- **Source records**
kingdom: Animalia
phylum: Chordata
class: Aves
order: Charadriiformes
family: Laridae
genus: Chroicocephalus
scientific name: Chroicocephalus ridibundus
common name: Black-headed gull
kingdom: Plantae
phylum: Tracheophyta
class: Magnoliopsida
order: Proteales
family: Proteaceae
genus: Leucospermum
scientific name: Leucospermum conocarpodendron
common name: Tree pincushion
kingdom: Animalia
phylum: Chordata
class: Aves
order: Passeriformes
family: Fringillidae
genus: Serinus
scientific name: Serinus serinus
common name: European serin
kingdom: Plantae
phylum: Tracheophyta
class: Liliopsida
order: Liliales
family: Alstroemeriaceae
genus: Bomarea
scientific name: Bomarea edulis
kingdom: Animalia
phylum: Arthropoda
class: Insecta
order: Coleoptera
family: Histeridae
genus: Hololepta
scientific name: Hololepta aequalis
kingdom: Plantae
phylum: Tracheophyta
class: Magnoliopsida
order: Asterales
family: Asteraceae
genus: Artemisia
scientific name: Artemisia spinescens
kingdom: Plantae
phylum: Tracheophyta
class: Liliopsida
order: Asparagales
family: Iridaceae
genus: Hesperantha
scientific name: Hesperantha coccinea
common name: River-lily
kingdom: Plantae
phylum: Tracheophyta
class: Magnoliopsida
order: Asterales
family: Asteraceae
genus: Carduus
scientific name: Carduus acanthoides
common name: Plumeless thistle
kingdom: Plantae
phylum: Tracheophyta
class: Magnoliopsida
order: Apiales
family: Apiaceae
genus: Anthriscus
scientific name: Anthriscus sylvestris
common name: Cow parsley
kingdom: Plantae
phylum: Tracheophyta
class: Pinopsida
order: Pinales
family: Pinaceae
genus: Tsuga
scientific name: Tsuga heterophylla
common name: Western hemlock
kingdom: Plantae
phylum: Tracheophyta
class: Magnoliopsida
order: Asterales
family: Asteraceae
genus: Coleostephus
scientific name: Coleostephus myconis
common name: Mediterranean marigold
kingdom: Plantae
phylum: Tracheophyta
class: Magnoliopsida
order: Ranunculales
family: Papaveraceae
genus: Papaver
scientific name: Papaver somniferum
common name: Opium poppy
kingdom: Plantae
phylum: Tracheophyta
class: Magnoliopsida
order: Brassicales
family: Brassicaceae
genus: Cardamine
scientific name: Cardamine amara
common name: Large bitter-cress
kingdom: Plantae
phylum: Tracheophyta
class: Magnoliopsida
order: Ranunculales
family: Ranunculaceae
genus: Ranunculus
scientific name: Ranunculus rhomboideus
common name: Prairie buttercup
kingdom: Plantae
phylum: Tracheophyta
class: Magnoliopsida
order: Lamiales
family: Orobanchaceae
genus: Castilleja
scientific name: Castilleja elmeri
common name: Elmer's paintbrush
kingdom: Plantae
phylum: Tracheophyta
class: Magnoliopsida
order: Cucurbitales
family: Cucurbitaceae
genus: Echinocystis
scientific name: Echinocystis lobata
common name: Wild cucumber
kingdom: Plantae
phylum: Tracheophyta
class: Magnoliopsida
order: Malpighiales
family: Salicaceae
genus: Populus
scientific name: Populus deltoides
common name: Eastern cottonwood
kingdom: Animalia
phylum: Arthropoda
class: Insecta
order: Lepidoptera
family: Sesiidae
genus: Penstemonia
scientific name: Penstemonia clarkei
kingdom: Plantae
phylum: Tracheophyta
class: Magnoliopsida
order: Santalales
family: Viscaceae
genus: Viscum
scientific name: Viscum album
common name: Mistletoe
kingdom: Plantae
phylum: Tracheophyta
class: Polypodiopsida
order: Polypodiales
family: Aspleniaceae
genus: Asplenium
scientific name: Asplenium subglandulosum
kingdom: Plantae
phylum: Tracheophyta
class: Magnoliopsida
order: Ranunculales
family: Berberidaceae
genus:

- **Task brief**
Update the lines running from the line with "scientific name: Populus deltoides" up to and including the final line, replacing "common name" with "vernacular name" and leaving everything else unchanged. Give only those lines.

- **Answer to this task**
scientific name: Populus deltoides
vernacular name: Eastern cottonwood
kingdom: Animalia
phylum: Arthropoda
class: Insecta
order: Lepidoptera
family: Sesiidae
genus: Penstemonia
scientific name: Penstemonia clarkei
kingdom: Plantae
phylum: Tracheophyta
class: Magnoliopsida
order: Santalales
family: Viscaceae
genus: Viscum
scientific name: Viscum album
vernacular name: Mistletoe
kingdom: Plantae
phylum: Tracheophyta
class: Polypodiopsida
order: Polypodiales
family: Aspleniaceae
genus: Asplenium
scientific name: Asplenium subglandulosum
kingdom: Plantae
phylum: Tracheophyta
class: Magnoliopsida
order: Ranunculales
family: Berberidaceae
genus:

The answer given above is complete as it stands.